> INSTRUCTIONS FOR THE TASK:
Produce a word-for-word copy of the data below.

> Structured page parsing data:
BEGIN
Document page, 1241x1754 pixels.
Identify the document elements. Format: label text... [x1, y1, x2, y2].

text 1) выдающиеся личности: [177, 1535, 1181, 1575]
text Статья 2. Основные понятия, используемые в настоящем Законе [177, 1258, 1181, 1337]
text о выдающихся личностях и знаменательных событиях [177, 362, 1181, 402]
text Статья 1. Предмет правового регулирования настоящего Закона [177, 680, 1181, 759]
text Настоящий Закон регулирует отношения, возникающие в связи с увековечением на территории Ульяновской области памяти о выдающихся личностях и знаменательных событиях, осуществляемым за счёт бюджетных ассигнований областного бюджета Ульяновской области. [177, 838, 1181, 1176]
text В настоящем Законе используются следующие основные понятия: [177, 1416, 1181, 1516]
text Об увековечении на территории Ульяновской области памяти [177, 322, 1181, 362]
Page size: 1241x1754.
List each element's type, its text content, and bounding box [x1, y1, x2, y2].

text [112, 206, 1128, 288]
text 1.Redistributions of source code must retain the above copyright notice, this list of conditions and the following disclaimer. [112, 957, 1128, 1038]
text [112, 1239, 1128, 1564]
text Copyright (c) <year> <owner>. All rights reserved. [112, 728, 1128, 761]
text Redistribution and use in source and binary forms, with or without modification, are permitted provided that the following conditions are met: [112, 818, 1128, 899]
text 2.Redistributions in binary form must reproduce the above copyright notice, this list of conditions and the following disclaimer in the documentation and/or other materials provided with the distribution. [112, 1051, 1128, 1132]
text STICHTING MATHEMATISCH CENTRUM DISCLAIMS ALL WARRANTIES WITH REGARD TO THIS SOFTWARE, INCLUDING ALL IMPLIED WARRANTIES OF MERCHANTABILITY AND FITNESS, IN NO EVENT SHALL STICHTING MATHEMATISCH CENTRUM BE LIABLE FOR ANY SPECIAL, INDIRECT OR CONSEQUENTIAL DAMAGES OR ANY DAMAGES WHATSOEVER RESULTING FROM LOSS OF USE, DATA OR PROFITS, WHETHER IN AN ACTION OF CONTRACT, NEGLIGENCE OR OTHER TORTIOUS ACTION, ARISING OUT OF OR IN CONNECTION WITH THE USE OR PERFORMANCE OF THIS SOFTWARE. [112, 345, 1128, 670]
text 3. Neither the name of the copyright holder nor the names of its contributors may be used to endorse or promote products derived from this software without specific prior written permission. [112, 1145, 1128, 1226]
END
> ANSWER AREA:
Document page, 1241x1754 pixels.
Identify the document elements. Format: label text... [x1, y1, x2, y2].

text 1) выдающиеся личности: [177, 1535, 1181, 1575]
text Статья 2. Основные понятия, используемые в настоящем Законе [177, 1258, 1181, 1337]
text о выдающихся личностях и знаменательных событиях [177, 362, 1181, 402]
text Статья 1. Предмет правового регулирования настоящего Закона [177, 680, 1181, 759]
text Настоящий Закон регулирует отношения, возникающие в связи с увековечением на территории Ульяновской области памяти о выдающихся личностях и знаменательных событиях, осуществляемым за счёт бюджетных ассигнований областного бюджета Ульяновской области. [177, 838, 1181, 1176]
text В настоящем Законе используются следующие основные понятия: [177, 1416, 1181, 1516]
text Об увековечении на территории Ульяновской области памяти [177, 322, 1181, 362]
Page size: 1241x1754.
List each element's type, its text content, and bounding box [x1, y1, x2, y2].

text [112, 206, 1128, 288]
text 1.Redistributions of source code must retain the above copyright notice, this list of conditions and the following disclaimer. [112, 957, 1128, 1038]
text [112, 1239, 1128, 1564]
text Copyright (c) <year> <owner>. All rights reserved. [112, 728, 1128, 761]
text Redistribution and use in source and binary forms, with or without modification, are permitted provided that the following conditions are met: [112, 818, 1128, 899]
text 2.Redistributions in binary form must reproduce the above copyright notice, this list of conditions and the following disclaimer in the documentation and/or other materials provided with the distribution. [112, 1051, 1128, 1132]
text STICHTING MATHEMATISCH CENTRUM DISCLAIMS ALL WARRANTIES WITH REGARD TO THIS SOFTWARE, INCLUDING ALL IMPLIED WARRANTIES OF MERCHANTABILITY AND FITNESS, IN NO EVENT SHALL STICHTING MATHEMATISCH CENTRUM BE LIABLE FOR ANY SPECIAL, INDIRECT OR CONSEQUENTIAL DAMAGES OR ANY DAMAGES WHATSOEVER RESULTING FROM LOSS OF USE, DATA OR PROFITS, WHETHER IN AN ACTION OF CONTRACT, NEGLIGENCE OR OTHER TORTIOUS ACTION, ARISING OUT OF OR IN CONNECTION WITH THE USE OR PERFORMANCE OF THIS SOFTWARE. [112, 345, 1128, 670]
text 3. Neither the name of the copyright holder nor the names of its contributors may be used to endorse or promote products derived from this software without specific prior written permission. [112, 1145, 1128, 1226]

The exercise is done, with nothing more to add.